━━ AVAILABLE DATA

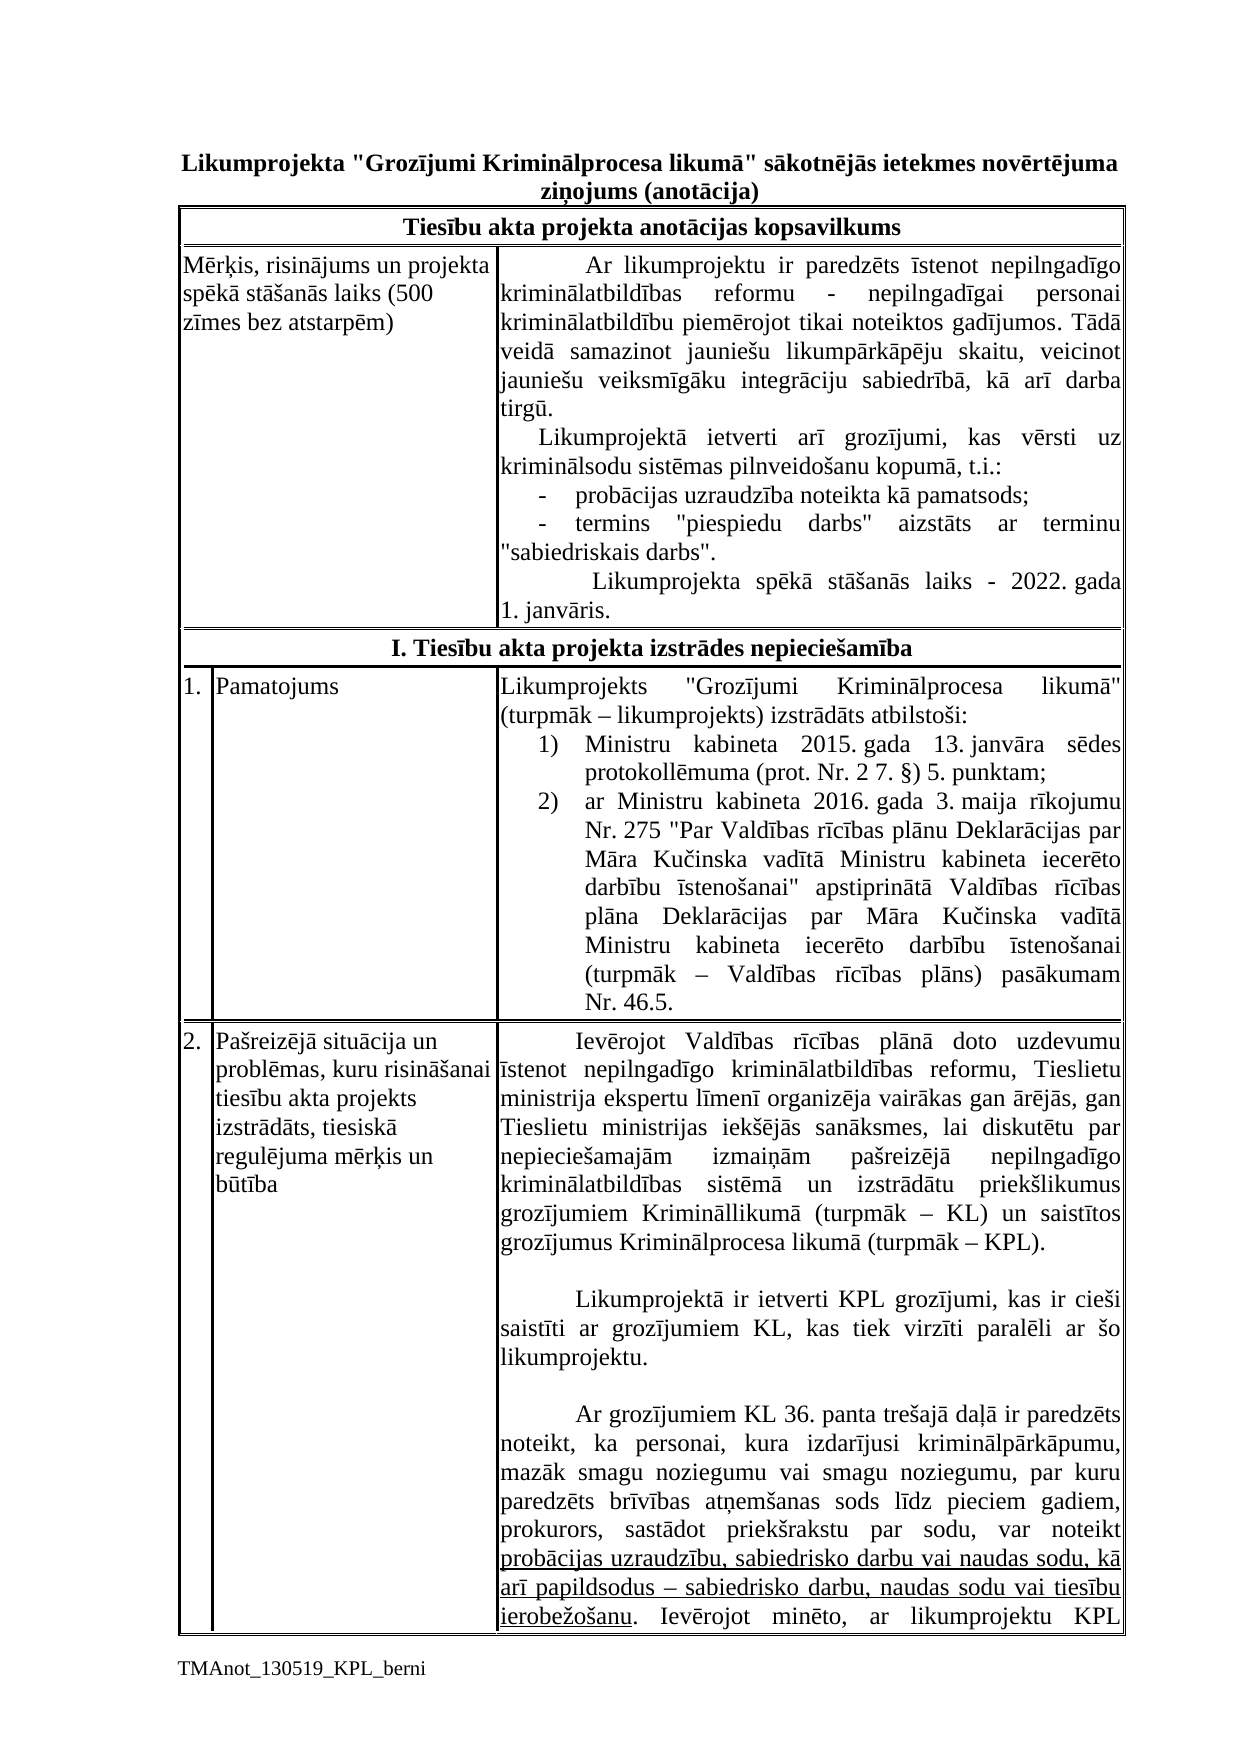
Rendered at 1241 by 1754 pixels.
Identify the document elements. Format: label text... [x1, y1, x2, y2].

table_cell Pamatojums [214, 668, 496, 1019]
table_cell Likumprojekts "Grozījumi Kriminālprocesa likumā" (turpmāk – likumprojekts) izstrādāts atbilstoši: Ministru kabineta 2015. gada 13. janvāra sēdes protokollēmuma (prot. Nr. 2 7. §) 5. punktam; ar Ministru kabineta 2016. gada 3. maija rīkojumu Nr. 275 "Par Valdības rīcības plānu Deklarācijas par Māra Kučinska vadītā Ministru kabineta iecerēto darbību īstenošanai" apstiprinātā Valdības rīcības plāna Deklarācijas par Māra Kučinska vadītā Ministru kabineta iecerēto darbību īstenošanai (turpmāk – Valdības rīcības plāns) pasākumam Nr. 46.5. [499, 665, 1123, 1019]
table_header Tiesību akta projekta anotācijas kopsavilkums [181, 209, 1123, 243]
table_cell I. Tiesību akta projekta izstrādes nepieciešamība [180, 627, 1124, 665]
table_cell 1. [181, 665, 211, 1019]
table_cell Ar likumprojektu ir paredzēts īstenot nepilngadīgo kriminālatbildības reformu - nepilngadīgai personai kriminālatbildību piemērojot tikai noteiktos gadījumos. Tādā veidā samazinot jauniešu likumpārkāpēju skaitu, veicinot jauniešu veiksmīgāku integrāciju sabiedrībā, kā arī darba tirgū. Likumprojektā ietverti arī grozījumi, kas vērsti uz kriminālsodu sistēmas pilnveidošanu kopumā, t.i.: probācijas uzraudzība noteikta kā pamatsods; termins "piespiedu darbs" aizstāts ar terminu "sabiedriskais darbs". Likumprojekta spēkā stāšanās laiks - 2022. gada 1. janvāris. [499, 244, 1123, 627]
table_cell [497, 1019, 1123, 1633]
text Likumprojekta "Grozījumi Kriminālprocesa likumā" sākotnējās ietekmes novērtējuma ziņojums (anotācija) [177, 148, 1122, 205]
table_cell Mērķis, risinājums un projekta spēkā stāšanās laiks (500 zīmes bez atstarpēm) [181, 244, 496, 627]
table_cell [212, 1023, 497, 1633]
table_cell 2. [181, 1019, 212, 1633]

━━━━

#### [EXERCISE DETAILS]
Please show all lines from the entries that contain the word "akta".

#### [TASK SOLUTION]
table_header Tiesību akta projekta anotācijas kopsavilkums [181, 209, 1123, 243]
table_cell I. Tiesību akta projekta izstrādes nepieciešamība [180, 627, 1124, 665]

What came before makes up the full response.